Reading text:
·····

I think you misread what I just wrote. I'm saying Transport.connect()
returns immediately if the transport is already connected. So there's
no advantage in trying to avoid calling it.

> > Again, is this based on observed behavior or are you simply drawing on
> > your understanding of the code. Submitting patches is good because it
> > helps me understand more precisely where the issues are but you have
> > to explain more about what was observed that lead you to conclude the
> > change was necessary.
>
> session.transport() can return different objects which does not have the 
> desired effect. If the transport disconnects at the same time, treeConnect 
> has to wait for the transport monitor. When it gets the monitor 
> session.transport is NULL_TRANSPORT. A second treeConnect called in another
> thread may then get a different transport object.

·····

Dataset content:
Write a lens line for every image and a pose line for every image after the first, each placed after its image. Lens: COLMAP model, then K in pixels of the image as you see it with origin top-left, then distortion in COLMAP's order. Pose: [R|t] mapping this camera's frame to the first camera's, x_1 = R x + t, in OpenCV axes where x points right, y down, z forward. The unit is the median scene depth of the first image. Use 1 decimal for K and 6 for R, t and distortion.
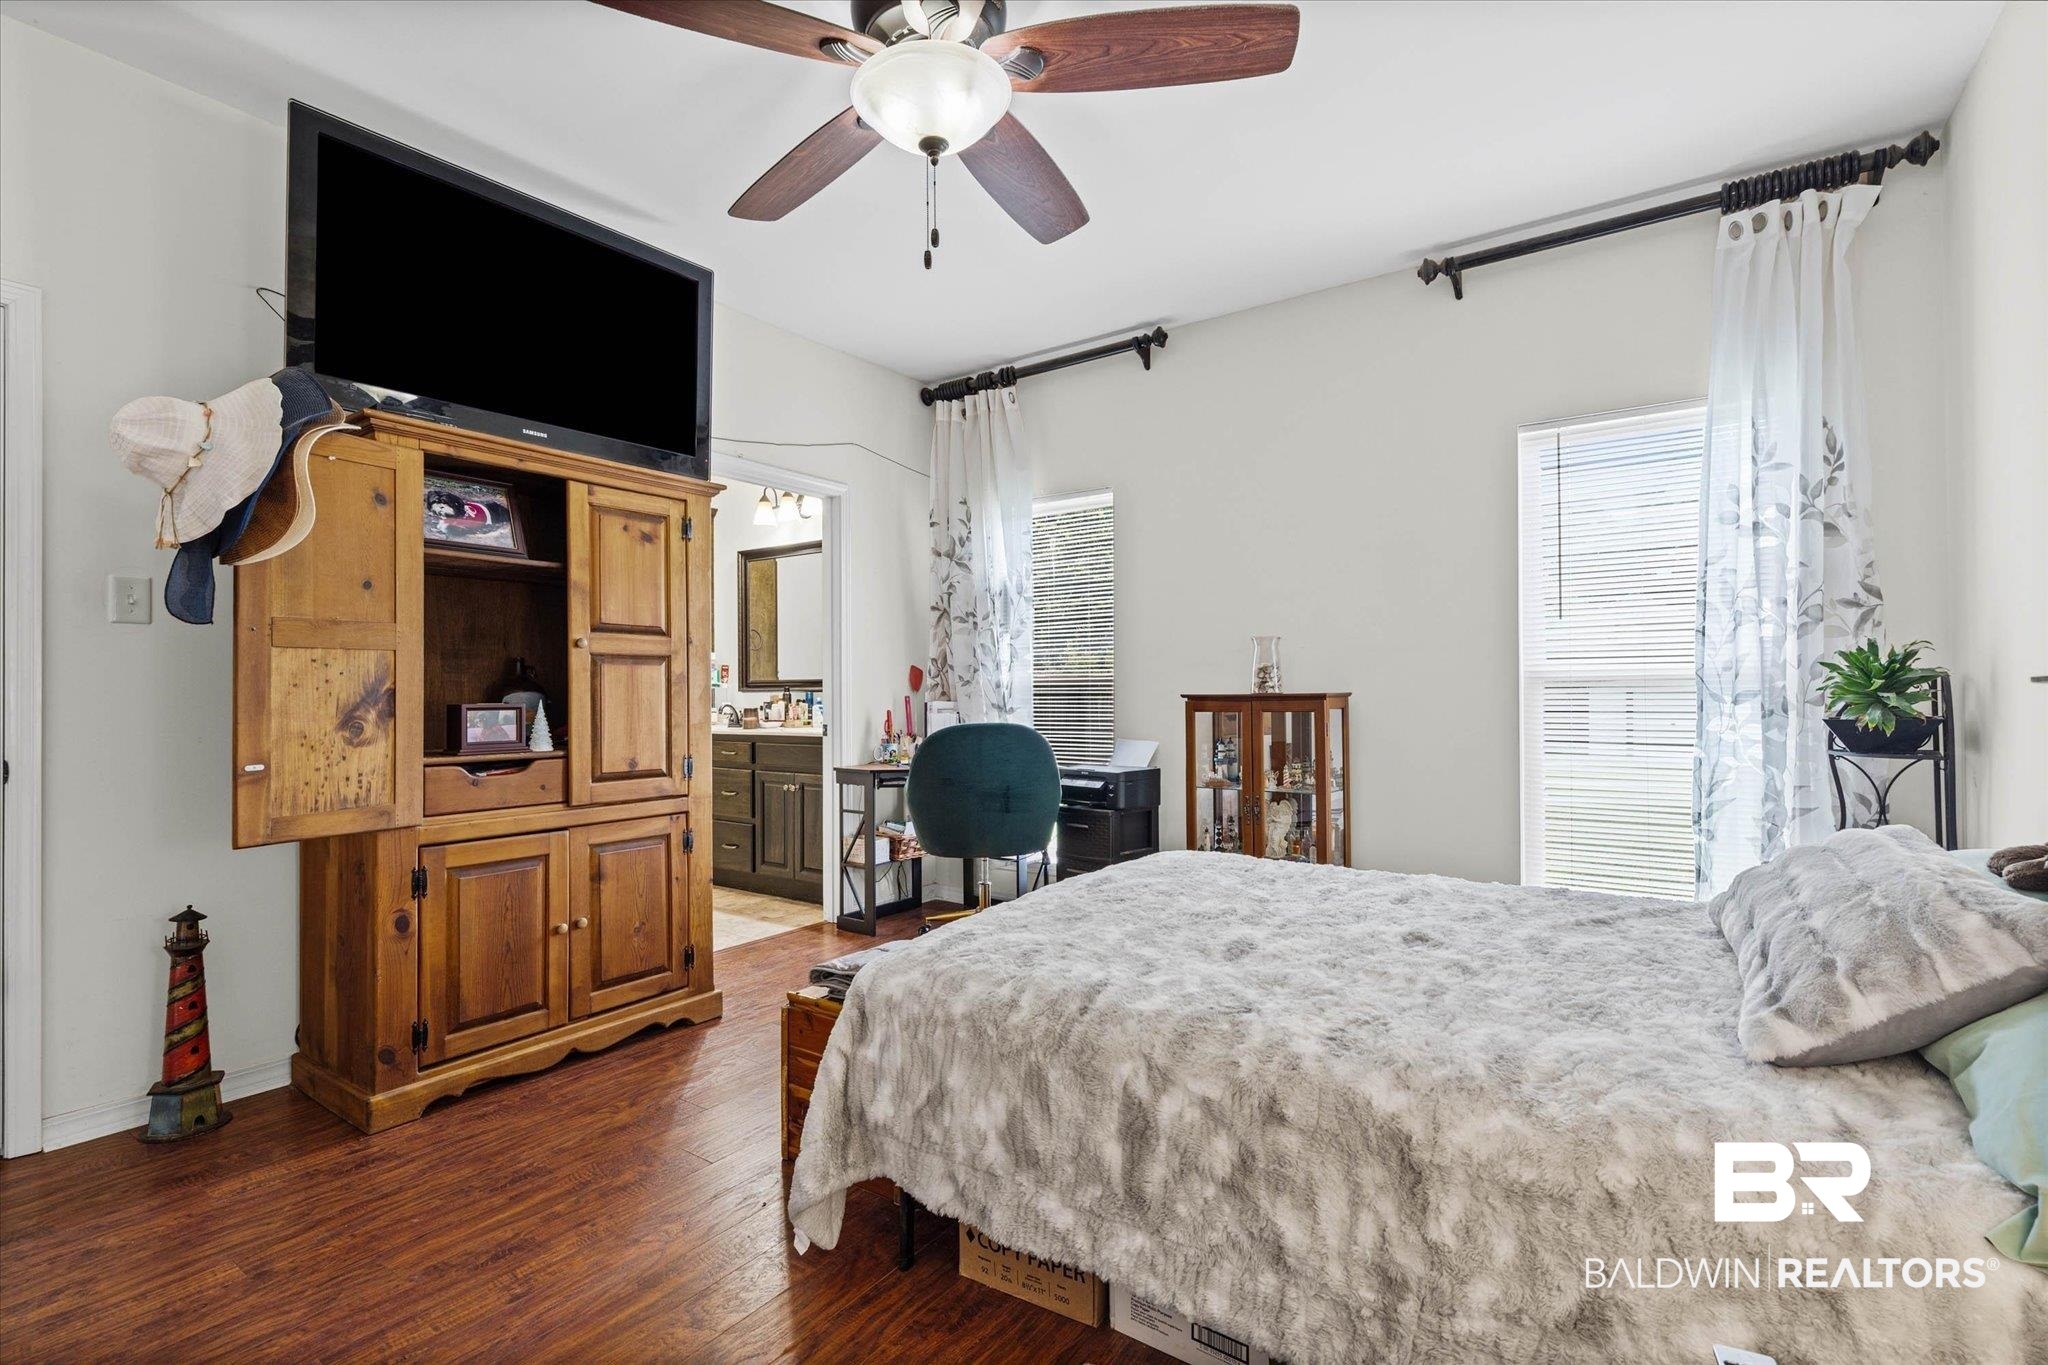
lens RADIAL K [[964.0, 0, 1043.0], [0, 964.0, 668.5], [0, 0, 1]] dist [0.004027, -0.000354]
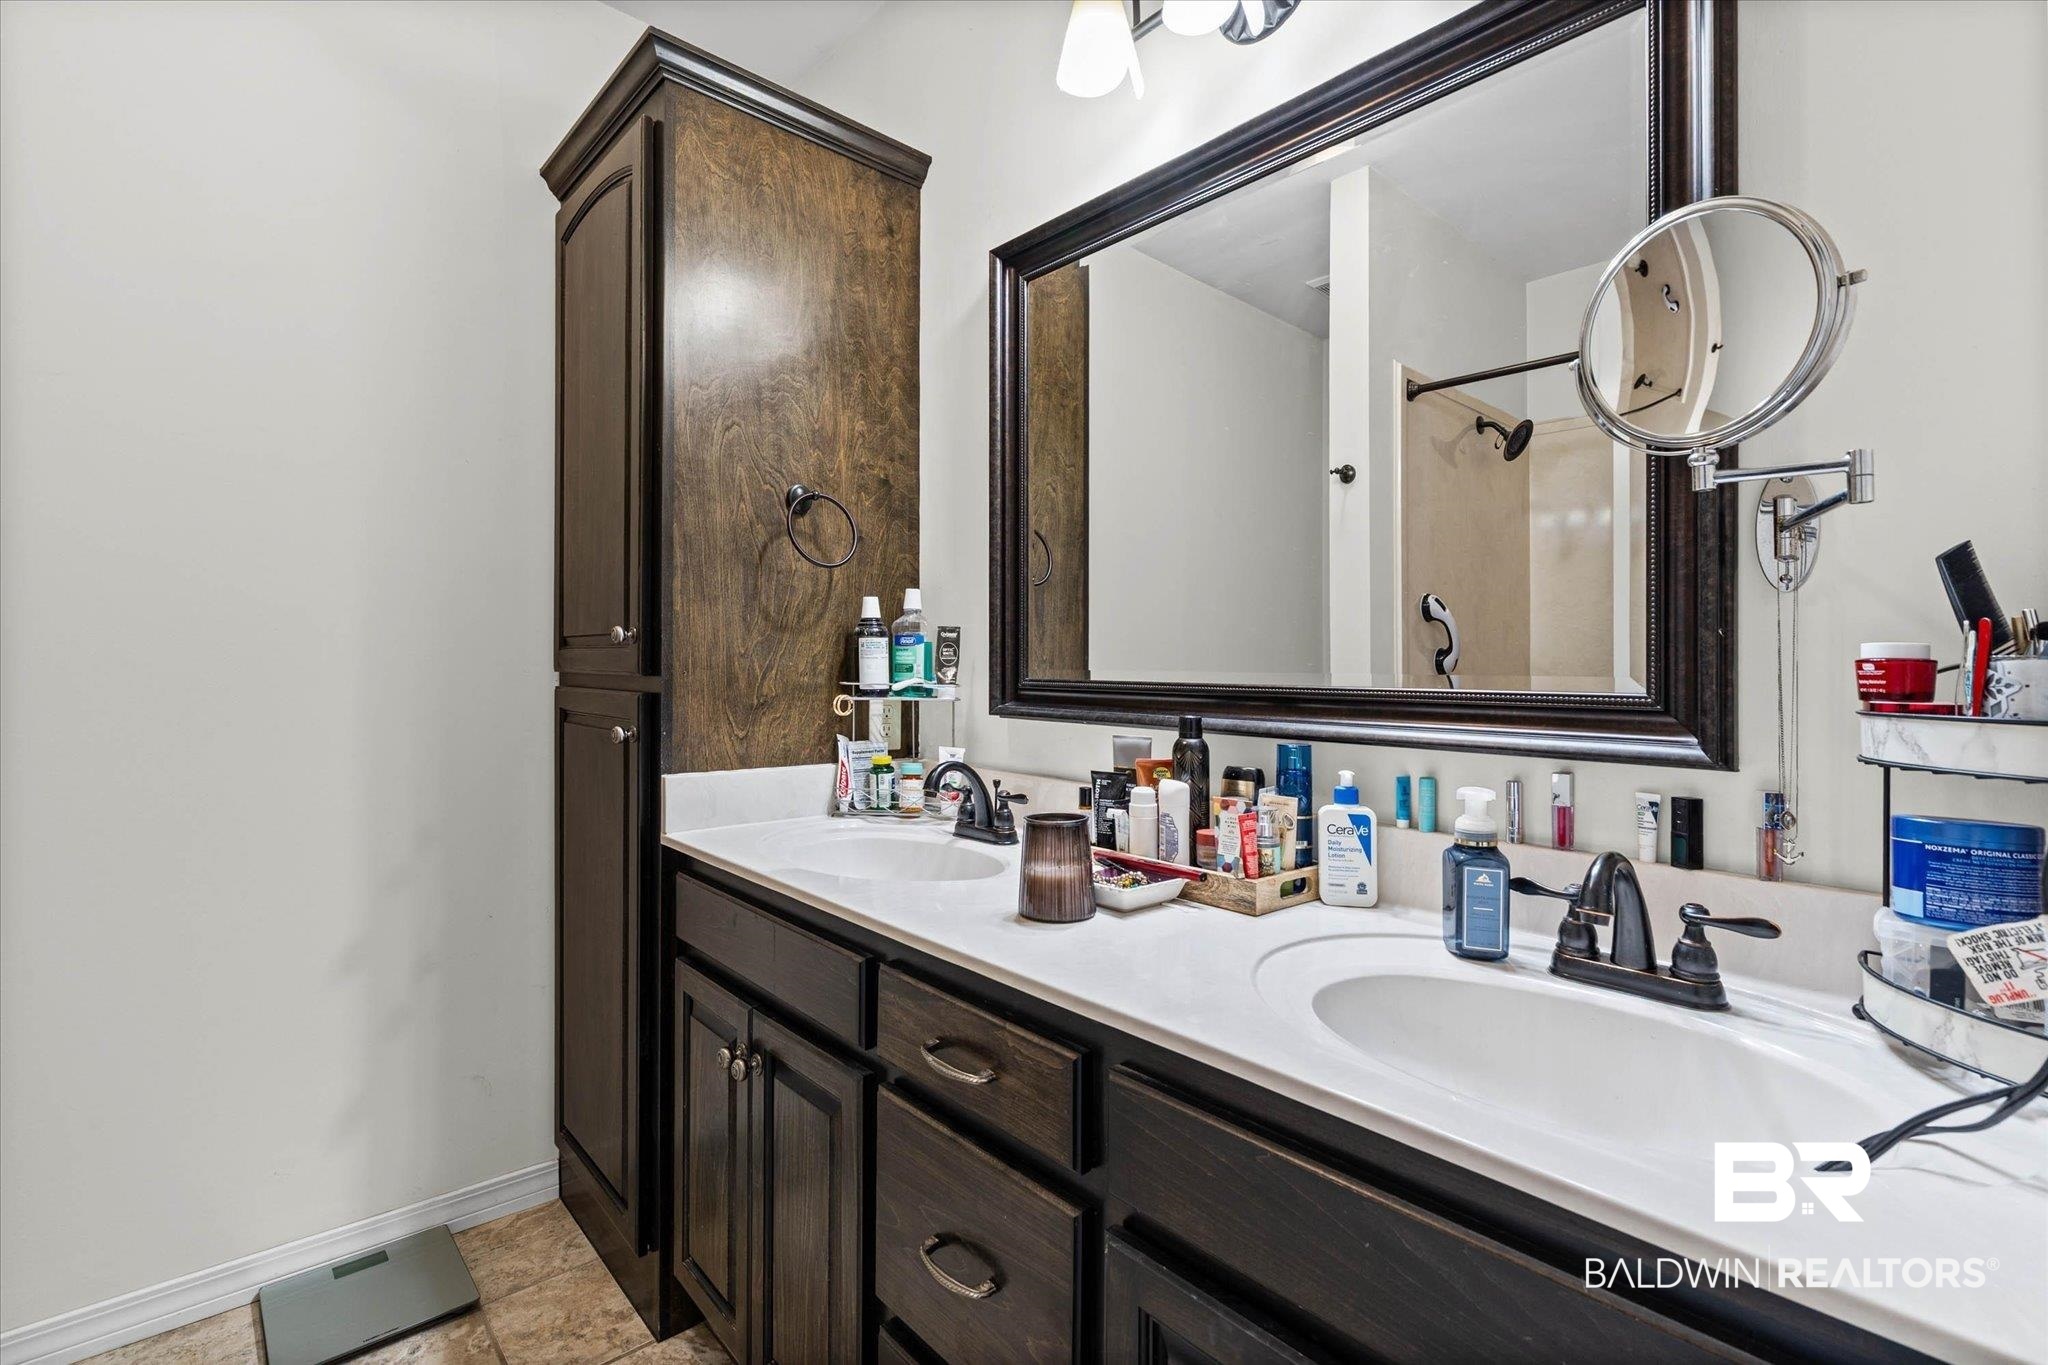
lens RADIAL K [[964.0, 0, 1022.4], [0, 964.0, 675.4], [0, 0, 1]] dist [0.004027, -0.000354]
pose [[0.972179, 0.015414, -0.233731, -0.237875], [-0.009699, 0.999626, 0.025579, 0.003019], [0.234038, -0.022600, 0.971965, 0.716694]]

·····

Exercise:
Can you quote the entire forum reply about Transport.connect(), word for word? The data come from a separate source, unrelated to the text.

Output for this exercise:
I think you misread what I just wrote. I'm saying Transport.connect()
returns immediately if the transport is already connected. So there's
no advantage in trying to avoid calling it.

> > Again, is this based on observed behavior or are you simply drawing on
> > your understanding of the code. Submitting patches is good because it
> > helps me understand more precisely where the issues are but you have
> > to explain more about what was observed that lead you to conclude the
> > change was necessary.
>
> session.transport() can return different objects which does not have the 
> desired effect. If the transport disconnects at the same time, treeConnect 
> has to wait for the transport monitor. When it gets the monitor 
> session.transport is NULL_TRANSPORT. A second treeConnect called in another
> thread may then get a different transport object.